Im Zuge der abgeschlossenen Regierungsbildung könnten sich viele Dinge in Deutschland teils radikal und langfristig ändern. Mit der Begründung, die Wirtschaft im Land ankurbeln zu wollen, könnten bundesweit Feiertage gestrichen werden.
Immer wieder gibt es vonseiten der Regierung Vorschläge, die für Aufregung sorgen und definitiv nicht jedem Bürger gefallen. Genau so einer kommt nun aus der Politik, die bundesweit mehrere Feiertage für nichtig hält und der Wirtschaft zuliebe auf sie verzichten möchte.
Tradition gegen Tempo: Wenn Feiertage plötzlich im Weg stehen
Für viele sind sie kleine Inseln der Ruhe im hektischen Arbeitsalltag – Feiertage gelten in Deutschland als nahezu unantastbar.
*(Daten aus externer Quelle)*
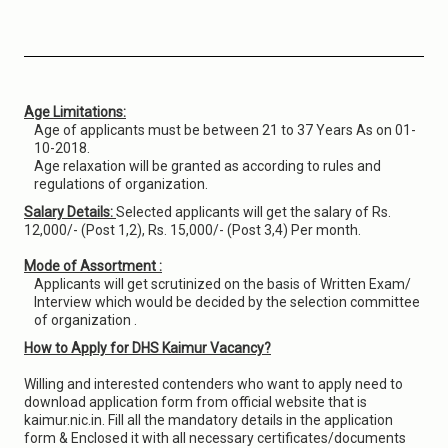
Age Limitations:
Age of applicants must be between 21 to 37 Years As on 01-
10-2018.
Age relaxation will be granted as according to rules and
regulations of organization.
Salary Details:
Selected applicants will get the salary of Rs.
12,000/- (Post 1,2), Rs. 15,000/- (Post 3,4) Per month.
Mode of Assortment :
Applicants will get scrutinized on the basis of Written Exam/
Interview which would be decided by the selection committee
of organization .
How to Apply for DHS Kaimur Vacancy?
Willing and interested contenders who want to apply need to
download application form from official website that is
kaimur.nic.in. Fill all the mandatory details in the application
form & Enclosed it with all necessary certificates/documents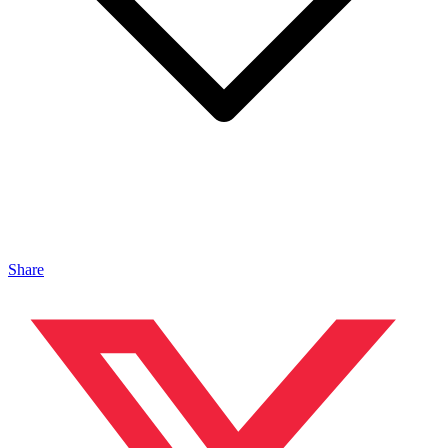
Share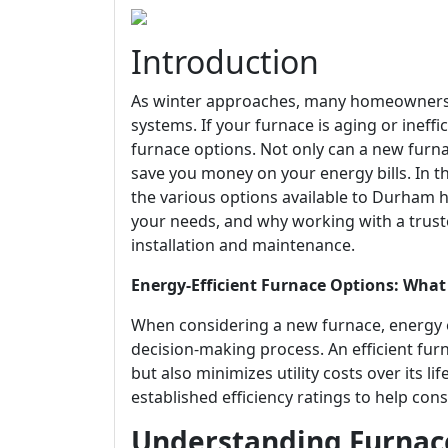
Introduction
As winter approaches, many homeowners i
systems. If your furnace is aging or ineffi
furnace options. Not only can a new furn
save you money on your energy bills. In t
the various options available to Durham
your needs, and why working with a trust
installation and maintenance.
Energy-Efficient Furnace Options: W
When considering a new furnace, energy ef
decision-making process. An efficient fu
but also minimizes utility costs over its 
established efficiency ratings to help c
Understanding Furnace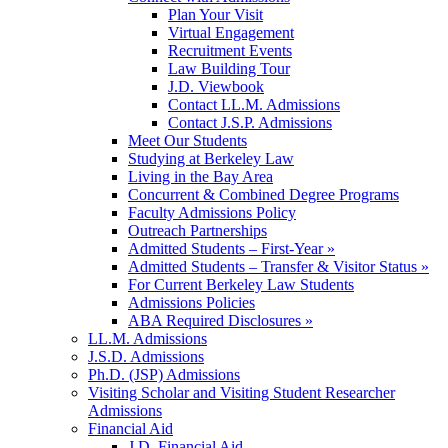
Plan Your Visit
Virtual Engagement
Recruitment Events
Law Building Tour
J.D. Viewbook
Contact LL.M. Admissions
Contact J.S.P. Admissions
Meet Our Students
Studying at Berkeley Law
Living in the Bay Area
Concurrent & Combined Degree Programs
Faculty Admissions Policy
Outreach Partnerships
Admitted Students – First-Year »
Admitted Students – Transfer & Visitor Status »
For Current Berkeley Law Students
Admissions Policies
ABA Required Disclosures »
LL.M. Admissions
J.S.D. Admissions
Ph.D. (JSP) Admissions
Visiting Scholar and Visiting Student Researcher
Admissions
Financial Aid
J.D. Financial Aid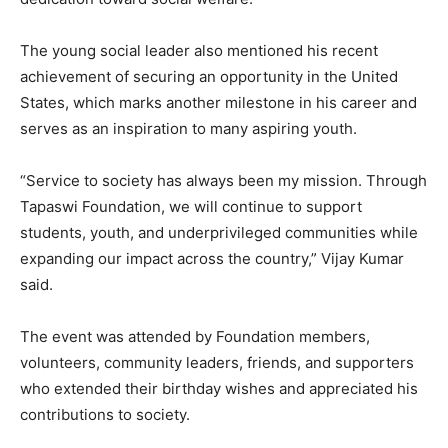
The young social leader also mentioned his recent
achievement of securing an opportunity in the United
States, which marks another milestone in his career and
serves as an inspiration to many aspiring youth.
“Service to society has always been my mission. Through
Tapaswi Foundation, we will continue to support
students, youth, and underprivileged communities while
expanding our impact across the country,” Vijay Kumar
said.
The event was attended by Foundation members,
volunteers, community leaders, friends, and supporters
who extended their birthday wishes and appreciated his
contributions to society.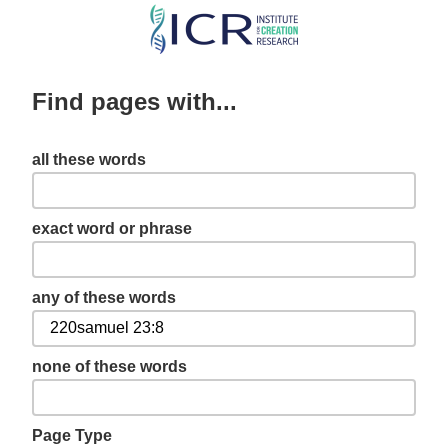
Skip
to
main
Find pages with...
content
all these words
exact word or phrase
any of these words
none of these words
Page Type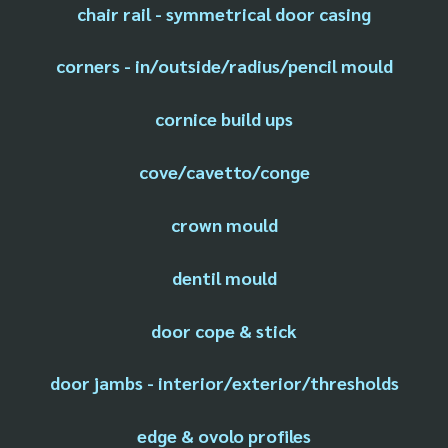
chair rail - symmetrical door casing
corners - in/outside/radius/pencil mould
cornice build ups
cove/cavetto/conge
crown mould
dentil mould
door cope & stick
door jambs - interior/exterior/thresholds
edge & ovolo profiles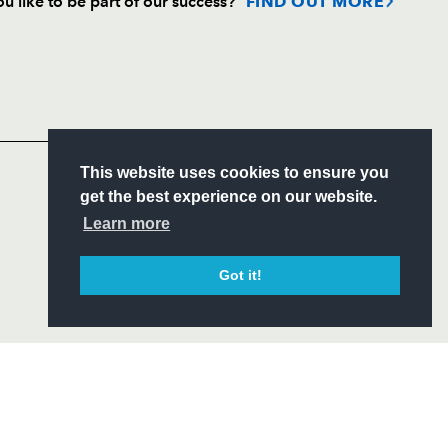
u like to be part of our success?
FIND OUT MORE
Follow
Headline Sponsor
S
This website uses cookies to ensure you
ITY
get the best experience on our website.
CIAL
Learn more
Got it!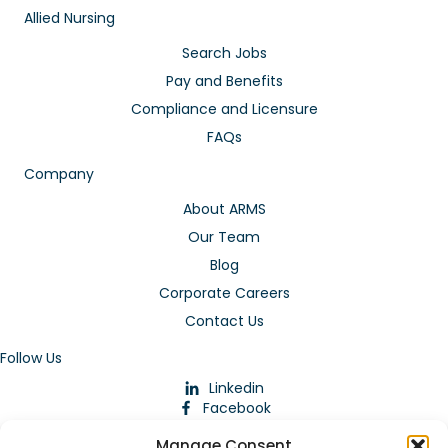
Allied Nursing
Search Jobs
Pay and Benefits
Compliance and Licensure
FAQs
Company
About ARMS
Our Team
Blog
Corporate Careers
Contact Us
Follow Us
Linkedin
Facebook
Instagram
Manage Consent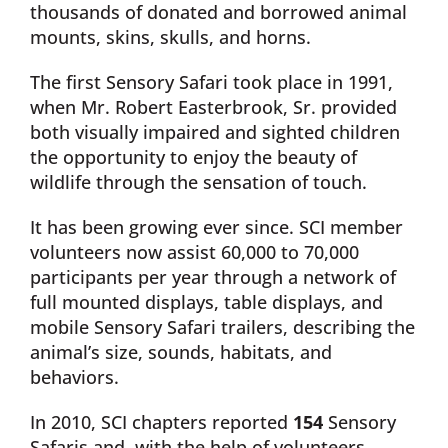
thousands of donated and borrowed animal
mounts, skins, skulls, and horns.
The first Sensory Safari took place in 1991,
when Mr. Robert Easterbrook, Sr. provided
both visually impaired and sighted children
the opportunity to enjoy the beauty of
wildlife through the sensation of touch.
It has been growing ever since. SCI member
volunteers now assist 60,000 to 70,000
participants per year through a network of
full mounted displays, table displays, and
mobile Sensory Safari trailers, describing the
animal’s size, sounds, habitats, and
behaviors.
In 2010, SCI chapters reported
154
Sensory
Safaris and, with the help of volunteers,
Doch hinter den Kulissen regt sich Widerstand gegen dieses Erbe. Insbesondere aus wirtschaftlicher Sicht stehen freie Tage zunehmend auf dem Prüfstand. Der aktuelle Vorstoß: Der bayerische Wirtschaftsvertreter Bertram Brossardt schlägt vor, drei kirchliche Feiertage aus dem Kalender zu streichen – konkret Ostermontag, Pfingstmontag und den zweiten Weihnachtsfeiertag.
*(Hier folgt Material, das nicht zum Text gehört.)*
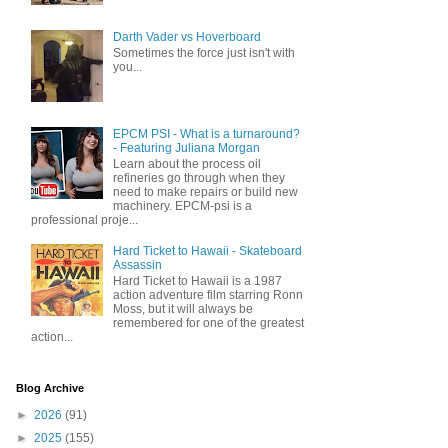
Darth Vader vs Hoverboard
Sometimes the force just isn't with
you...
EPCM PSI - What is a turnaround?
- Featuring Juliana Morgan
Learn about the process oil
refineries go through when they
need to make repairs or build new
machinery. EPCM-psi is a
professional proje...
Hard Ticket to Hawaii - Skateboard
Assassin
Hard Ticket to Hawaii is a 1987
action adventure film starring Ronn
Moss, but it will always be
remembered for one of the greatest
action...
Blog Archive
►
2026
(91)
►
2025
(155)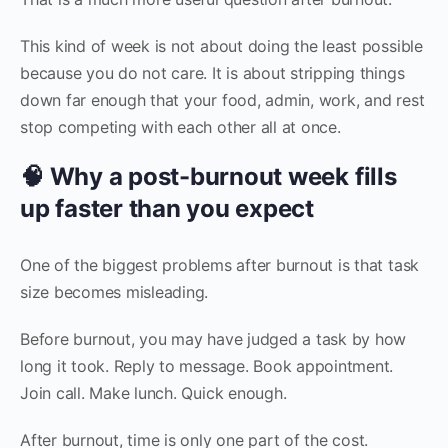
This kind of week is not about doing the least possible
because you do not care. It is about stripping things
down far enough that your food, admin, work, and rest
stop competing with each other all at once.
🧠 Why a post-burnout week fills
up faster than you expect
One of the biggest problems after burnout is that task
size becomes misleading.
Before burnout, you may have judged a task by how
long it took. Reply to message. Book appointment.
Join call. Make lunch. Quick enough.
After burnout, time is only one part of the cost.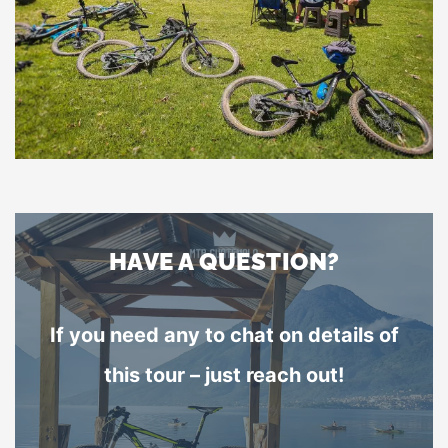
HAVE A QUESTION?
If you need any to chat on details of
this tour – just reach out!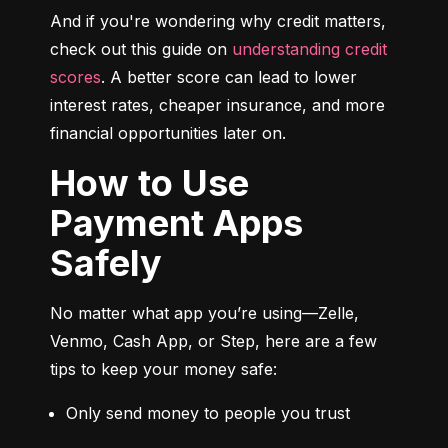
And if you're wondering why credit matters, 
check out this guide on 
understanding credit 
scores
. A better score can lead to lower 
interest rates, cheaper insurance, and more 
financial opportunities later on.
How to Use
Payment Apps
Safely
No matter what app you’re using—Zelle, 
Venmo, Cash App, or Step, here are a few 
tips to keep your money safe:
Only send money to people you trust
Sein Argument zielt auf die Wettbewerbsfähigkeit. Denn Deutschland liegt mit rund 1.343 Arbeitsstunden pro Jahr deutlich hinter vergleichbaren Industrienationen wie Österreich, Italien oder der Schweiz. Mehr Arbeitstage könnten die Konjunktur ankurbeln, so der Gedanke. Besonders irritierend sei dabei für internationale Geschäftspartner, dass man bei uns ausgerechnet religiöse Feiertage so konsequent einhält. Und das selbst wenn sie auf einen Montag fallen und ganze Wochenenden verlängern. Doch was wie ein nüchterner Effizienzvorschlag klingt, trifft verständlicherweise bei den Bürgern im Land einen empfindlichen Nerv. Denn Feiertage sind nicht nur arbeitsfreie Tage, sondern kulturelle Rituale mit tief verwurzelter Bedeutung.
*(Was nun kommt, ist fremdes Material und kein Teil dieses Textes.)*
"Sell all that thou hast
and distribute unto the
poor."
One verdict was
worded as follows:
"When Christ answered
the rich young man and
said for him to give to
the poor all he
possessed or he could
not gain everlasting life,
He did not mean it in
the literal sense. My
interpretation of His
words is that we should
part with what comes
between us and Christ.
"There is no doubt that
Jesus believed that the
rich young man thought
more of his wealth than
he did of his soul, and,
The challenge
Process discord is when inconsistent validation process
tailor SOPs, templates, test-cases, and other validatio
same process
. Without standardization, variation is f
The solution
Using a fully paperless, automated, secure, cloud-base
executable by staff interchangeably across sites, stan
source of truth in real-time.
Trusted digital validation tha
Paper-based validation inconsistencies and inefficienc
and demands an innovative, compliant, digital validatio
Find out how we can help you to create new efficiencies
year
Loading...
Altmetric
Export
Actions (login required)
Bundesweit weniger Feiertage – mehr Wirtschaft, weniger Balance
Besonders brisant ist die Debatte durch die enorme Ungleichheit innerhalb Deutschlands. Während Bayern mit regionalen Sonderregelungen auf bis zu 14 Feiertage kommt, müssen sich Berliner oder Bremer mit zehn zufriedengeben. Eine bundesweite Streichung würde die Unterschiede nicht nivellieren, sondern eher verschärfen – denn sie träfe die Länder mit ohnehin weniger Feiertagen besonders hart.
Interessanterweise zeigen aber auch aktuelle Studien, dass mehr freie Tage nicht automatisch weniger wirtschaftliche Leistung bedeuten. Im Gegenteil: Gut erholte Beschäftigte gelten als produktiver, kreativer und belastbarer. Feiertage stärken nicht nur die mentale Gesundheit, sondern auch familiäre Bindungen und das kulturelle Miteinander – ein Punkt, den rein wirtschaftliche Denkansätze oft unterschätzen. Laut einer repräsentativen Umfrage spricht sich eine Mehrheit der Bevölkerung nicht gegen die Reform der Feiertagsverteilung aus. Die eigentliche Forderung scheint also eher Gerechtigkeit zu sein, nicht Verzicht.